Mi accorgo che mi sta osservando, sdraiato sul letto dove abbiamo appena consumato la nostra lussuria, coperto fino al bacino dal lenzuolo, si sorregge sul gomito destro e sta sogghignando. Io ho infilato i decolté neri e mi sto allacciando l'ultimo bottone dei jeans, alzo il capo e riavvio i capelli, pettinandoli come meglio posso con le mani, acconciandomi il colletto rigido della camicia. Lui continua a fissarmi sornione, ma io fingo di non accorgermene, quando subitaneo afferma:
- Non conosco neanche il tuo nome-
- E a cosa ti serve sapere come mi chiamo?-
Lui fa spallucce e io so che lo ha detto semplicemente per non essere etichettato come il classico stronzo da “una botta e via”. Quello che lui non sa è che a me non me ne frega un corno che tipo sia lui, santo o bestia che sia personalmente non mi cambia niente.
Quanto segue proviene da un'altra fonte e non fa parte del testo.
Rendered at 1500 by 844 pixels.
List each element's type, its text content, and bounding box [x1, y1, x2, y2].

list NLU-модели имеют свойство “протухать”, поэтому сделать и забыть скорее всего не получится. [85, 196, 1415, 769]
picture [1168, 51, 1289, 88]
Esco dalla stanza e i tacchi rimbombano nell'appartamento dallo stile moderno. Indosso il giubbotto di pelle morbida e recupero la borsa sotto di esso, entrambi abbandonati sul bracciolo del divano. Lui mi arriva alle spalle e mi afferra da dietro, lo sento annusare il mio profumo, l'odore del balsamo che uso per i capelli. Odio queste smancerie, tuttavia sto al gioco, quantomeno ha avuto la decenza di indossare i jeans. Mi invita a girarmi e io faccio una piroetta su me stessa; lo ritrovo a fissarmi con lo sguardo e io ricambio. Ha due occhi color cioccolato, espressivi e profondi. Di nuovo mi fa strano stare abbracciata ad un ragazzo più basso di me, anche se di poco.
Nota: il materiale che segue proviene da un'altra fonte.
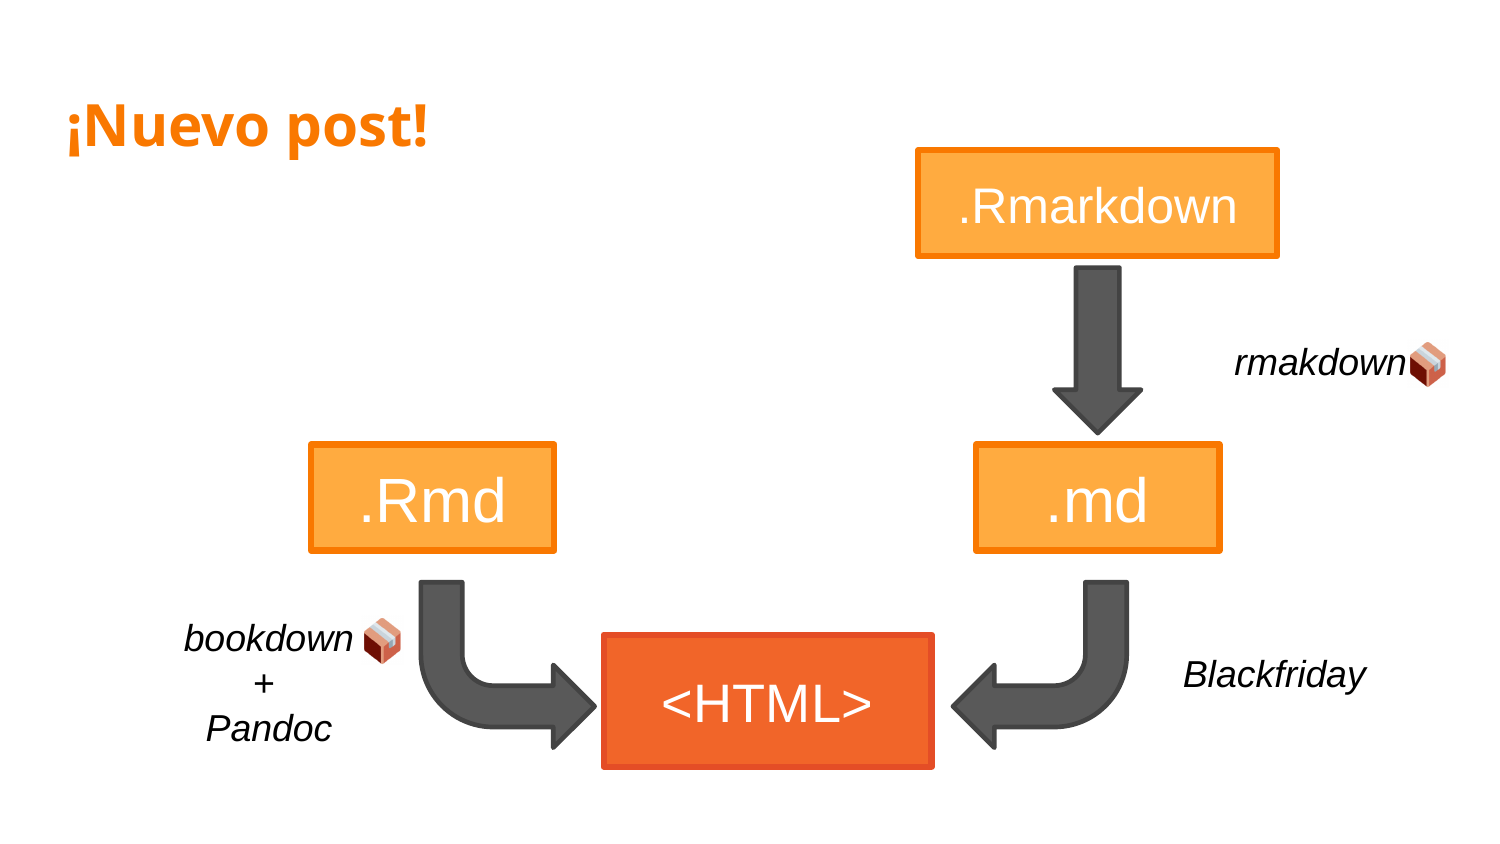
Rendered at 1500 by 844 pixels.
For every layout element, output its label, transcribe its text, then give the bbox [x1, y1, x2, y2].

text_box bookdown + Pandoc [91, 615, 447, 748]
text_box [1054, 267, 1142, 434]
picture [361, 615, 404, 665]
text_box [420, 582, 595, 748]
title ¡Nuevo post! [51, 72, 1449, 167]
text_box [952, 582, 1127, 748]
text_box rmakdown [1141, 306, 1500, 413]
text_box Blackfriday [1144, 629, 1404, 715]
text_box .Rmarkdown [918, 150, 1278, 257]
text_box <HTML> [603, 634, 932, 767]
picture [1406, 338, 1449, 389]
text_box .md [976, 444, 1220, 551]
text_box .Rmd [310, 444, 555, 551]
- Finisce così, dunque?- il suo italiano non è perfetto, ma comprensibile quanto basta
- Nè un nome da ricordare, né un numero di telefono da chiamare...nada?-
Sorrido. Nada? Che sia spagnolo? Dalle fattezze estetiche non si direbbe.
Gli accarezzo una guancia e avvicinando pericolosamente le mie labbra alle sue quasi bisbiglio:
- Nada de nada- lui schiude le labbra, in attesa di un ultimo bacio che non giungerà mai - Adios!- mi libero diligentemente dal suo abbraccio e dico addio a lui e al suo appartamento, accompagnata dal ticchettio delle mie scarpe sul pavimento.